Carnahan named latest Paul Harris Fellow by Picton Rotarians

Bev Carnahan was named at a Paul Harris Fellow by the Rotary Club of Picton last week. (Desirée Decoste/Gazette staff)




Last week’s Rotary Club of Picton meeting marked a special presentation of the latest Community Paul Harris Fellow certificate and medallion.

The presentation recognizes a member of the community who has lived Rotary’s moto of “Service Above Self” in tangible ways. The Rotary Club of Picton honoured Bev Carnahan with the award.

“Bev Carnahan has demonstrated a remarkable capacity for partnering with our club and the Prince Edward County Memorial Hospital Foundation to provide funds for our hospital, and other local causes,” said past president Rob Leek.

From the Southwestern Ontario regions of London and Windsor, Carnahan cut her teeth into the hospitality industry.

“Carnahan’s initial love for the culinary arts gradually morphed into an even greater love for all things related to wine, so much so that she took some time off to successfully complete Niagara College’s Sommelier Program,” Past President Leek said to the group. “Equipped with her newly minted credentials, Bev was in a position to eventually accept the offer of ownership of the All Canadian Wine Championships, or ACWC, taking the reins from the founder of that organization.”

A few years after successes in managing this enterprise, Prince Edward County and it’s burgeoning wine industry beckoned as the ideal spot for Carnahan and husband John to continue their love of wine and begin a new chapter for the ACWC.

Leek said over the course of her tenure as Director of this organization, Carnahan has struck up partnerships with the intent of providing a new revenue stream for various charitable endeavours in her adopted community.

Specifically, Carnahan reached out to the hospital foundation, and then to the local Rotary club, to orchestrate a charitable event by donning the best wines submitted for judging from coast to coast at the wine championships for public tasting.

Thus, was born ‘Uncork Canada’, a celebration and competition of top wines produced across the country. In pre-COVID times, the event would draw wine lovers throughout the region to taste vintages not regularly available at local LCBO stores. Proceeds from the event as well as a raffle for the submitted examples have been donated to the PECMHF and other local worthwhile causes.

Despite the pandemic, Carnahan has managed to continue Uncorked virtually and still raised nearly $8,000 for Back the Build and other local initiatives.

The Paul Harris Fellow recognition acknowledges individuals who contribute, or who have contributions made in their name, of $1,000 to The Rotary Foundation.

Rotary established the recognition in 1957 to encourage and show appreciation for substantial contributions to what was then the Foundation’s only program, Rotary Foundation Fellowships for Advanced Study, the precursor to Ambassadorial Scholarships.

Early Paul Harris Fellows received a certificate of recognition.

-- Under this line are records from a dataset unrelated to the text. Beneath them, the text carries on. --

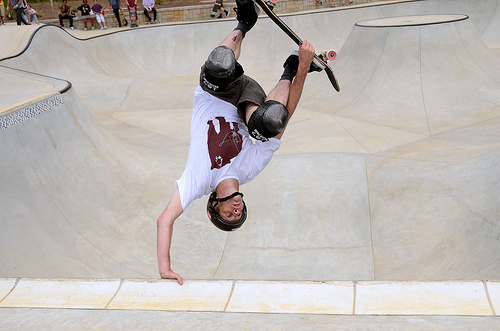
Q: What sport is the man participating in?
A: Skateboarding.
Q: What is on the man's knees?
A: Knee pads.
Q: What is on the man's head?
A: Helmet.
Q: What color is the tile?
A: White.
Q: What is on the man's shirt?
A: Brown bear.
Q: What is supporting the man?
A: His left hand.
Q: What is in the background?
A: Spectators.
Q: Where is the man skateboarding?
A: Skate park.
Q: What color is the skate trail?
A: White.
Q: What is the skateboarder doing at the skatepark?
A: Tricks.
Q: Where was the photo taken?
A: In a skatepark.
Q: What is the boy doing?
A: Skating.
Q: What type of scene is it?
A: Outdoor scene.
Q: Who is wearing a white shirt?
A: The boy.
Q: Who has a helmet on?
A: The boy.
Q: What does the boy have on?
A: Guards.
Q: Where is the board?
A: In the air.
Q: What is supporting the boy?
A: Hand.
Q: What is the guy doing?
A: A trick.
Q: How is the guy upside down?
A: Holding the edge.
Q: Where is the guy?
A: A ramp.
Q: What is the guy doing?
A: Skateboarding.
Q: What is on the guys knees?
A: Knee pads.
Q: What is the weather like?
A: Sunny.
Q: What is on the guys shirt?
A: Brown design.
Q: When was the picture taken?
A: Day time.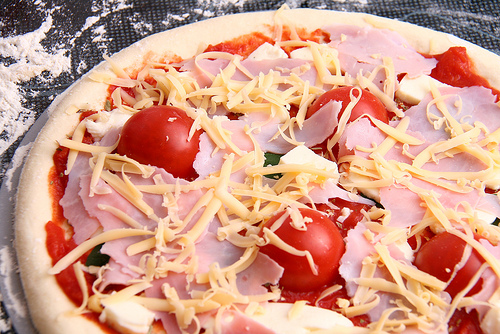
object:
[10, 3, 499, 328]
pizza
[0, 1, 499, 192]
flour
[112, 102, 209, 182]
cherry tomato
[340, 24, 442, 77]
ham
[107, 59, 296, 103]
cheese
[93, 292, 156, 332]
cheese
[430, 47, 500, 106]
tomato sauce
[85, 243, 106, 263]
onion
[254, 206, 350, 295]
tomato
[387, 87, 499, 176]
ham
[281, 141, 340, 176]
cheese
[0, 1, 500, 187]
table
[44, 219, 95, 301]
sauce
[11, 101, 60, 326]
dough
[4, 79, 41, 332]
tray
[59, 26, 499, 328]
toppings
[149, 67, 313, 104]
strips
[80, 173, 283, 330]
ham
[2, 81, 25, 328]
sheet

In 1969, the Foundation unveiled the first Paul Harris Fellow medallion at the Rotary Convention in Honolulu, Hawaii. Japanese meal artist Fiju Tsuda created the piece under the direction of former Foundation Trustee Kyozo Yuasa. Today, Paul Harris Fellows receive a certificate and a pin. They are also eligible to buy a Paul Harris Fellow medallion.

The number of Paul Harris Fellows reached the one million mark in 2006.

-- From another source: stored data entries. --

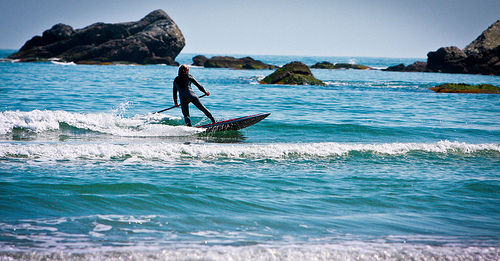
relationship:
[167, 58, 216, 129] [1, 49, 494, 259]
person in water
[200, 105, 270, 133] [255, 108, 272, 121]
surfboard has tip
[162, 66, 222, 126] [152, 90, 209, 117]
woman has paddle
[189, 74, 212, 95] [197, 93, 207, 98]
arm holds paddle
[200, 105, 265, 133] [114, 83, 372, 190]
surfboard on water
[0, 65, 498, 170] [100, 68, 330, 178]
woman on water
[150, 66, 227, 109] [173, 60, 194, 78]
woman has hair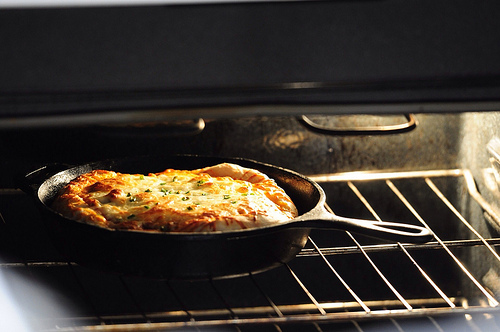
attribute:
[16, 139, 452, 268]
skillet — cast iron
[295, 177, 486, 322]
rack — wire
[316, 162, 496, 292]
rack — gray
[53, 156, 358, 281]
cheese — melting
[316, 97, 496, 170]
oven light — on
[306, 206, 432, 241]
handle — black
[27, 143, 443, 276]
food — cooked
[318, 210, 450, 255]
handle — metal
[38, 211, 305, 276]
pan — metal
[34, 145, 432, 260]
iron skillet — cast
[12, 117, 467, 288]
skillet — inside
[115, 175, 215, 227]
garnish — green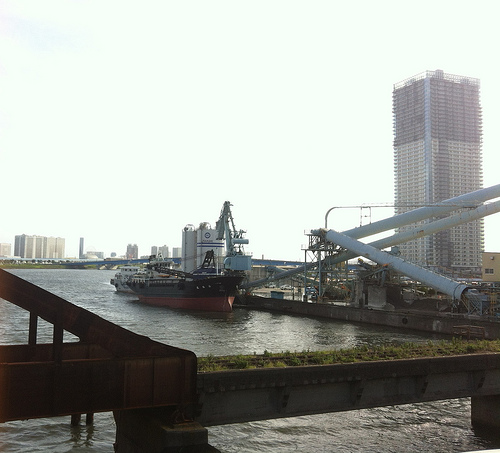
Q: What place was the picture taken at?
A: It was taken at the river.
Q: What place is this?
A: It is a river.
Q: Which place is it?
A: It is a river.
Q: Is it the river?
A: Yes, it is the river.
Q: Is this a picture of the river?
A: Yes, it is showing the river.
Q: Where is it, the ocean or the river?
A: It is the river.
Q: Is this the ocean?
A: No, it is the river.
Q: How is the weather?
A: It is overcast.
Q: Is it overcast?
A: Yes, it is overcast.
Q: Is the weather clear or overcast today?
A: It is overcast.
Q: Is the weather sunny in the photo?
A: No, it is overcast.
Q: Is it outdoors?
A: Yes, it is outdoors.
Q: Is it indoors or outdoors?
A: It is outdoors.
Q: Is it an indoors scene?
A: No, it is outdoors.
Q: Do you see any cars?
A: No, there are no cars.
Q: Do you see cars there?
A: No, there are no cars.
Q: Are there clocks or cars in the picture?
A: No, there are no cars or clocks.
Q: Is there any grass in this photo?
A: Yes, there is grass.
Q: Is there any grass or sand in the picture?
A: Yes, there is grass.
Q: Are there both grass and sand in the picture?
A: No, there is grass but no sand.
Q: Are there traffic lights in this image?
A: No, there are no traffic lights.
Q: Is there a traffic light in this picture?
A: No, there are no traffic lights.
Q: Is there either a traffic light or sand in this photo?
A: No, there are no traffic lights or sand.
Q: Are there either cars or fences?
A: No, there are no cars or fences.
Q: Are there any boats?
A: Yes, there is a boat.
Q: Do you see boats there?
A: Yes, there is a boat.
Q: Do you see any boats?
A: Yes, there is a boat.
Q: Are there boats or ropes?
A: Yes, there is a boat.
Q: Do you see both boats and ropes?
A: No, there is a boat but no ropes.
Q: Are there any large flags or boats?
A: Yes, there is a large boat.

“I thank you very much for this thoughtful award, I am very humbled by it,” expressed Carnahan. “It means a lot to be recognized in that way and its a very warm feeling to have this award presented and i know that everyone is giving me their support and I put this event together and moving cases upon cases of wine to mention one thing, but again with the volunteers and the committee all pulling together to pull this off and its a fun event and we all have a good time and make some good cash at the same time for our interests.”